I'm open to a solution that uses a huge matrix in OpenCL (I'm aware that would be much more efficient than my solution).
The kernel code doesn't share(but produce similar, see the 2D kernel part ) any data between workitems. Each workitem working only its own data in this program. So having a larger image just increases the ratio of kernel launch overhead to the (computation+buffer_copy) time so the percieved throughput increases.
But,
Since each compute unit has SIMD, neighboring workitems should produce same or similar colors so decreasing local group size as much as possible should use those SIMDs better since difference in color means divergence in pipeline and bad for performance.

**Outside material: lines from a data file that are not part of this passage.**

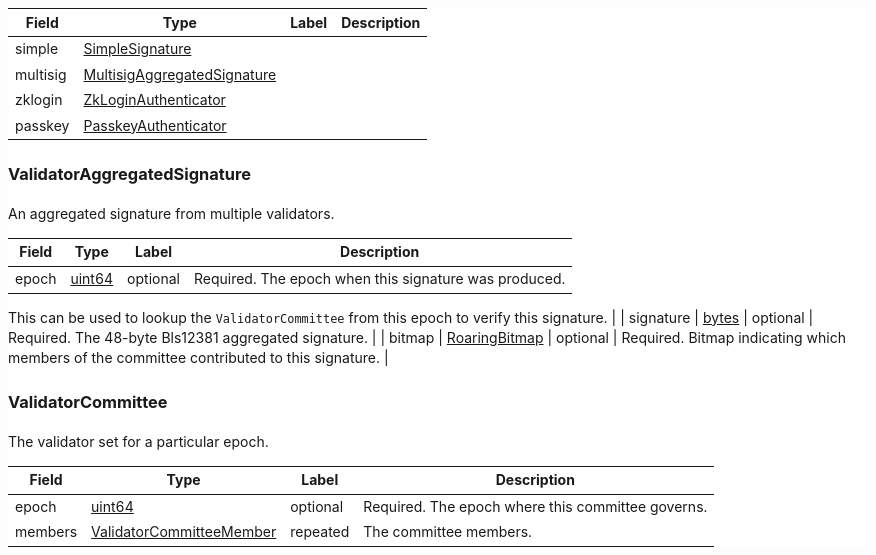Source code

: 
| Field | Type | Label | Description |
| ----- | ---- | ----- | ----------- |
| simple | [SimpleSignature](#mys-types-SimpleSignature) |  |  |
| multisig | [MultisigAggregatedSignature](#mys-types-MultisigAggregatedSignature) |  |  |
| zklogin | [ZkLoginAuthenticator](#mys-types-ZkLoginAuthenticator) |  |  |
| passkey | [PasskeyAuthenticator](#mys-types-PasskeyAuthenticator) |  |  |






<a name="mys-types-ValidatorAggregatedSignature"></a>

### ValidatorAggregatedSignature
An aggregated signature from multiple validators.


| Field | Type | Label | Description |
| ----- | ---- | ----- | ----------- |
| epoch | [uint64](#uint64) | optional | Required. The epoch when this signature was produced.

This can be used to lookup the `ValidatorCommittee` from this epoch to verify this signature. |
| signature | [bytes](#bytes) | optional | Required. The 48-byte Bls12381 aggregated signature. |
| bitmap | [RoaringBitmap](#mys-types-RoaringBitmap) | optional | Required. Bitmap indicating which members of the committee contributed to this signature. |






<a name="mys-types-ValidatorCommittee"></a>

### ValidatorCommittee
The validator set for a particular epoch.


| Field | Type | Label | Description |
| ----- | ---- | ----- | ----------- |
| epoch | [uint64](#uint64) | optional | Required. The epoch where this committee governs. |
| members | [ValidatorCommitteeMember](#mys-types-ValidatorCommitteeMember) | repeated | The committee members. |






<a name="mys-types-ValidatorCommitteeMember"></a>

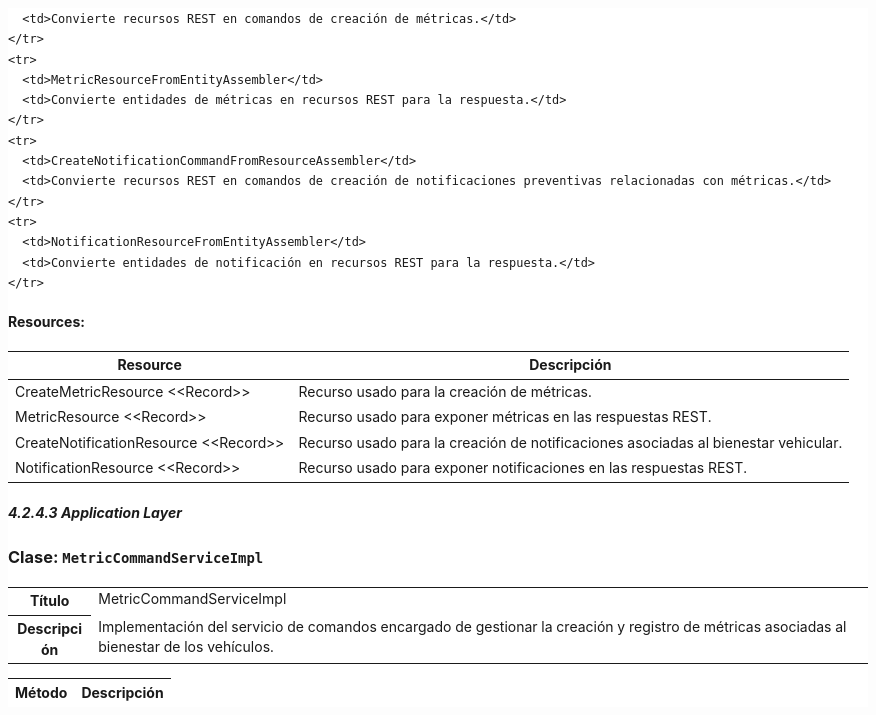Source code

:      <td>Convierte recursos REST en comandos de creación de métricas.</td>
    </tr>
    <tr>
      <td>MetricResourceFromEntityAssembler</td>
      <td>Convierte entidades de métricas en recursos REST para la respuesta.</td>
    </tr>
    <tr>
      <td>CreateNotificationCommandFromResourceAssembler</td>
      <td>Convierte recursos REST en comandos de creación de notificaciones preventivas relacionadas con métricas.</td>
    </tr>
    <tr>
      <td>NotificationResourceFromEntityAssembler</td>
      <td>Convierte entidades de notificación en recursos REST para la respuesta.</td>
    </tr>
  </tbody>
</table>
<h4>Resources:</h4>
<table>
  <thead>
    <tr>
      <th>Resource</th>
      <th>Descripción</th>
    </tr>
  </thead>
  <tbody>
    <tr>
      <td>CreateMetricResource &lt;&lt;Record&gt;&gt;</td>
      <td>Recurso usado para la creación de métricas.</td>
    </tr>
    <tr>
      <td>MetricResource &lt;&lt;Record&gt;&gt;</td>
      <td>Recurso usado para exponer métricas en las respuestas REST.</td>
    </tr>
    <tr>
      <td>CreateNotificationResource &lt;&lt;Record&gt;&gt;</td>
      <td>Recurso usado para la creación de notificaciones asociadas al bienestar vehicular.</td>
    </tr>
    <tr>
      <td>NotificationResource &lt;&lt;Record&gt;&gt;</td>
      <td>Recurso usado para exponer notificaciones en las respuestas REST.</td>
    </tr>
  </tbody>
</table>

##### 4.2.4.3 Application Layer

<h3>Clase: <code>MetricCommandServiceImpl</code></h3>
<table>
  <tr>
    <th>Título</th>
    <td>MetricCommandServiceImpl</td>
  </tr>
  <tr>
    <th>Descripción</th>
    <td>Implementación del servicio de comandos encargado de gestionar la creación y registro de métricas asociadas al bienestar de los vehículos.</td>
  </tr>
</table>
<table>
  <thead>
    <tr>
      <th>Método</th>
      <th>Descripción</th>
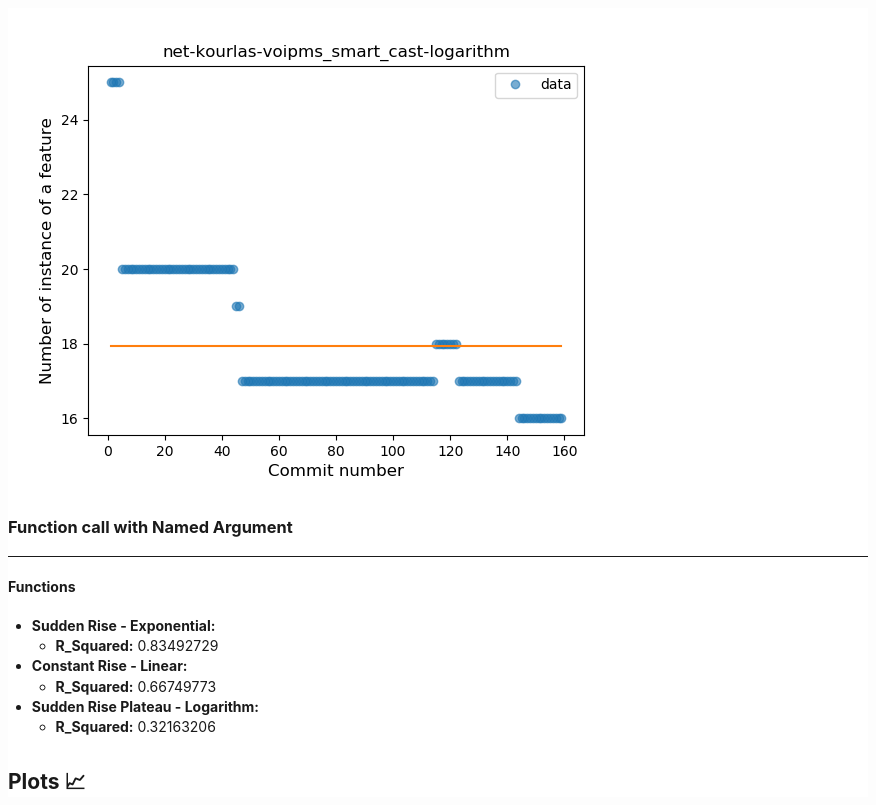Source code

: ![net-kourlas-voipms T6](../plots/net-kourlas-voipms_smart_cast_T6.png)
### <a name="func_call_with_named_arg">Function call with Named Argument</a>
----
#### Functions
* **Sudden Rise - Exponential:** ![equation](http://latex.codecogs.com/svg.latex?10.124227x%5E%7B1.020701%7D%20&plus;%207.468471)
    * **R_Squared:** 0.83492729
* **Constant Rise - Linear:** ![equation](http://latex.codecogs.com/svg.latex?0.106917x%20&plus;%205.213916)
    * **R_Squared:** 0.66749773
* **Sudden Rise Plateau - Logarithm:** ![equation](http://latex.codecogs.com/svg.latex?4.507065%5Clog_%7B3.796676%7D%28x%29%20&plus;%200.0)
    * **R_Squared:** 0.32163206

**Plots** :chart_with_upwards_trend:
-----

Think of drawing a filled circle, interior pixels need more work, outer part less work. Smaller tiles mean more efficient work distribution around the surface line.
2D Kernel
Scanline is not enough. Even Y-axis can have same or similar for neighbour pixels so you should use 2D-ndrange kernel and have them Z-ordered or at least squares.
If each compute unit has 64 cores, try tiles of 8x8 instead of 2x16 or 16x2 because of pixel result divergence.
Even with 1-D kernel, you can achieve same performance.
- Get group id, get group x and group y values from that using modulus and division.
- Map a local group to a tile using modulus and division again so each local thread works on neighbours in a tile instead of a scanline.
// 64 threads per group(square mapped), 256x256 image
thread_group_x = get_group_id(0)%32 ---> 32 tiles along X axis
thread_group_y = get_group_id(0)/32 ---> 32 tiles along Y axis
thread_x = get_local_id(0)%8 ----> pixel-x inside tile
thread_y = get_local_id(0)/8 ----> pixel-y inside tile
---calculate---
---calculate end---
store(result, index=(thread_x+thread_group_x*8 + 256*(thread_y+thread_group_y*8)));
In simplePixel indices by 1D, emulated to 2D kernel for 8k x 8k example with 64 local threads 1,2,3,4 have only 1-2 2-3 3-4 neighbours.:
In (emulated)2D, threads 1,2,3,4 are all neigbours.
unsigned ix = (get_group_id (0)%1024)*8+get_local_id(0)%8;
unsigned iy = (get_group_id (0)/1024)*8+get_local_id(0)/8;
After data locality problem is solved, you can optimize for buffer copies to see actual compute performance instead of pci-e bottleneck.